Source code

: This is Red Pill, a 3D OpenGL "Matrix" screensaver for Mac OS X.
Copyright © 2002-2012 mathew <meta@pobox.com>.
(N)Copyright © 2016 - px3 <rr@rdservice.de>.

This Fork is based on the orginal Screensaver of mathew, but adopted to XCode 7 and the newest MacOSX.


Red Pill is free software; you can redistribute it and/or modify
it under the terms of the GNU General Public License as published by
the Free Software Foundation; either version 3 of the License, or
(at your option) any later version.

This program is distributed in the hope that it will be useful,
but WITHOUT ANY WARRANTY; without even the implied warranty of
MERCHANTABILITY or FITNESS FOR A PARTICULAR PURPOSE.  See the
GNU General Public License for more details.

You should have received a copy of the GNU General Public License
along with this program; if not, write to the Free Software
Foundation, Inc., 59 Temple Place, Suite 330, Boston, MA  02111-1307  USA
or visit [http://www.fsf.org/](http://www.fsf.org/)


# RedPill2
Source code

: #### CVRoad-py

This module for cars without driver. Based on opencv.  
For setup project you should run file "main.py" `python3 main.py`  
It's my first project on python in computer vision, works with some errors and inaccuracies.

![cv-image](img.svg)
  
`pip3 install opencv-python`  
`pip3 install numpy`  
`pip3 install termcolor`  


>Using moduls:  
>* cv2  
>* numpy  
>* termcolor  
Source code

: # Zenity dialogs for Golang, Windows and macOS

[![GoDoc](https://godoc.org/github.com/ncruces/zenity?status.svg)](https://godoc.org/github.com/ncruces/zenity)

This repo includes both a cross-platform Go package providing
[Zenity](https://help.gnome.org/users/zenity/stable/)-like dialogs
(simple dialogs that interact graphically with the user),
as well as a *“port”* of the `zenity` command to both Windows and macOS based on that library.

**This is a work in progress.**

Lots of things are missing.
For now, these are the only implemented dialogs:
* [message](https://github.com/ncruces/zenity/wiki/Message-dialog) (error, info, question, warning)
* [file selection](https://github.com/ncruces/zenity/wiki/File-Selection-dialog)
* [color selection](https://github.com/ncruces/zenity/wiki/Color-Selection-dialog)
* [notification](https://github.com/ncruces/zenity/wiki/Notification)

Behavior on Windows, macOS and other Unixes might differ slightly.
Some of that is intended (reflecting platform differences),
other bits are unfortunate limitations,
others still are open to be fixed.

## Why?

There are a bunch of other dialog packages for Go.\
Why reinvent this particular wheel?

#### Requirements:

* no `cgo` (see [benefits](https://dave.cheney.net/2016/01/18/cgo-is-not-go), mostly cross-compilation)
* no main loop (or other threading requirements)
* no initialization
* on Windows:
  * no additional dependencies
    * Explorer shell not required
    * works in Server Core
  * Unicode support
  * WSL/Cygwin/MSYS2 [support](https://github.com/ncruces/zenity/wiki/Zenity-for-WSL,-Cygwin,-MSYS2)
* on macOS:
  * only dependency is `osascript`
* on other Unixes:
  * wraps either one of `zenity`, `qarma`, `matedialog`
━━━━━━━━━━━━━━━━━━━━
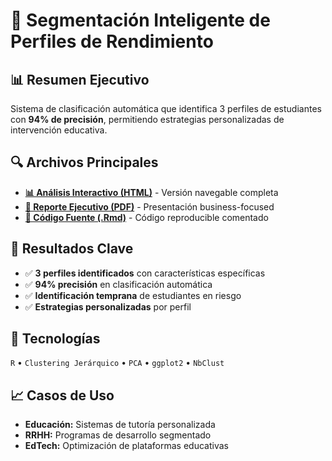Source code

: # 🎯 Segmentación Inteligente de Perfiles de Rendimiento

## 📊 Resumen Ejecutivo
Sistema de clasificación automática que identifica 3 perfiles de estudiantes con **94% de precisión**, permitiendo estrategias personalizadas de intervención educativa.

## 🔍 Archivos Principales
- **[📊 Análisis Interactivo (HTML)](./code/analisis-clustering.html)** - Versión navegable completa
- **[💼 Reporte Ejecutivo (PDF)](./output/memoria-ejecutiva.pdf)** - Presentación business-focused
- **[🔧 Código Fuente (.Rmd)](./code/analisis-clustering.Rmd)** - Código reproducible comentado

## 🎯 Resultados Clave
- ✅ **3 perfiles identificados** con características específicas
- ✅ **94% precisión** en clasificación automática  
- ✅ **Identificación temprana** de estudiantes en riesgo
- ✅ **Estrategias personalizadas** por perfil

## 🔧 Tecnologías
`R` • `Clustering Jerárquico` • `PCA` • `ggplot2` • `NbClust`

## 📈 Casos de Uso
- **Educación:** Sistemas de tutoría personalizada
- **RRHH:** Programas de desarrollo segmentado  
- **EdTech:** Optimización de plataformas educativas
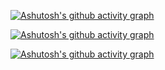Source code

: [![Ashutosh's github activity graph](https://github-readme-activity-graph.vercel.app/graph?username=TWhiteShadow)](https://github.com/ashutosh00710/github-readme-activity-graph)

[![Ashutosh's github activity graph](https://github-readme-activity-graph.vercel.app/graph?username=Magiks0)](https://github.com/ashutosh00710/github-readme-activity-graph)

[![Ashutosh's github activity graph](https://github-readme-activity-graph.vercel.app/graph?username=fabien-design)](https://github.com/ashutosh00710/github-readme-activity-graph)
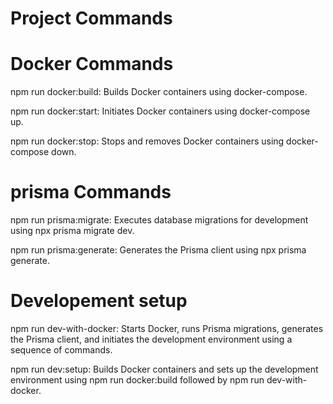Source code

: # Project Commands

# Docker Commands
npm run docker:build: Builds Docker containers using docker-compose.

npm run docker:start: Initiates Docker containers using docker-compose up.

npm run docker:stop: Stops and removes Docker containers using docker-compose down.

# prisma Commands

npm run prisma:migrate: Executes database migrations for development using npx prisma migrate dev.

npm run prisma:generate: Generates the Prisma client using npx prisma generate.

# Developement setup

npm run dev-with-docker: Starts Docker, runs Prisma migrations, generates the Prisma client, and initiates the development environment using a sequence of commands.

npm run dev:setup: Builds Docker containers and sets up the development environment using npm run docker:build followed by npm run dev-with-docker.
━━━━━━━━━━━━━━━━━━━━
▸ **What you should do**: Copy out every line above that contains the word "Windows". Case counts.

▸ **Answer to this exercise**:
: # Zenity dialogs for Golang, Windows and macOS
as well as a *“port”* of the `zenity` command to both Windows and macOS based on that library.
Behavior on Windows, macOS and other Unixes might differ slightly.
* on Windows:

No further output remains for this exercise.